Module 7: Multimodal and Image Processing

Theory

Why Multimodal Matters

Many real-world applications require agents to understand and process more than just text. Multimodal models, like Gemini, can process text and images together, enabling a powerful new class of vision-enabled agents.

Benefits:

  • 👁️ Vision Understanding: Analyze images to extract information, identify objects, and understand visual context.
  • 🎨 Image Generation: Create new images from text descriptions.
  • 🧠 Multimodal Reasoning: Combine visual and textual information to answer complex questions.
  • 📄 Document Analysis: Extract text and structure from images of documents (OCR).

The types.Part Object

The fundamental building block for multimodal content in the ADK is the types.Part object from the google.genai library. A user's prompt is no longer just a string, but a list of Part objects.

A Part can contain:

  • Text: types.Part.from_text("Describe this image")
  • Image Data: types.Part(inline_data=types.Blob(data=image_bytes, mime_type='image/png'))
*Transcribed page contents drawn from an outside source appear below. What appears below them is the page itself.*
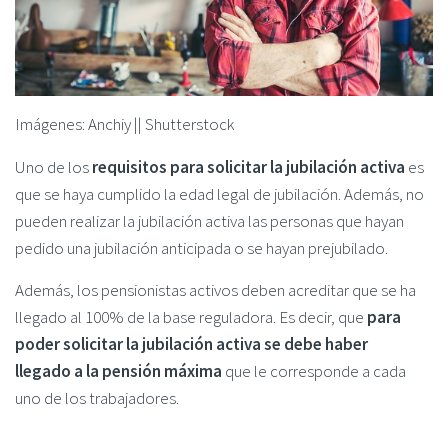
Imágenes: Anchiy || Shutterstock
Uno de los
requisitos para solicitar la jubilación activa
es
que se haya cumplido la edad legal de jubilación. Además, no
pueden realizar la jubilación activa las personas que hayan
pedido una jubilación anticipada o se hayan prejubilado.
Además, los pensionistas activos deben acreditar que se ha
llegado al 100% de la base reguladora. Es decir, que
para
poder solicitar la jubilación activa se debe haber
llegado a la pensión máxima
que le corresponde a cada
uno de los trabajadores.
When you send a list of these parts to a vision-capable model like gemini-2.5-flash, the model can reason about the text and the image(s) together.

Image Generation

Beyond understanding images, some models can also generate them. Services like Vertex AI Imagen provide text-to-image capabilities. You can create a custom tool that takes a text description, calls the image generation API, and returns the resulting image.

This allows you to build agents that can:

  • Create product mockups from a description.
  • Generate illustrations for a story.
  • Create charts and diagrams from data.

In the lab, you will build a "Visual Product Catalog Analyzer" that uses a single, vision-capable agent to analyze a product image and generate a marketing description from that analysis.

Key Takeaways

  • Multimodal models like Gemini can process text and images together, enabling vision-enabled agents.
  • The google.genai.types.Part object is the building block for multimodal content, allowing you to combine text and image data in a single prompt.
  • Vision-capable agents can be used for a wide range of tasks, including image analysis, document understanding, and multimodal reasoning.
  • You can create custom tools to integrate with image generation services like Vertex AI Imagen.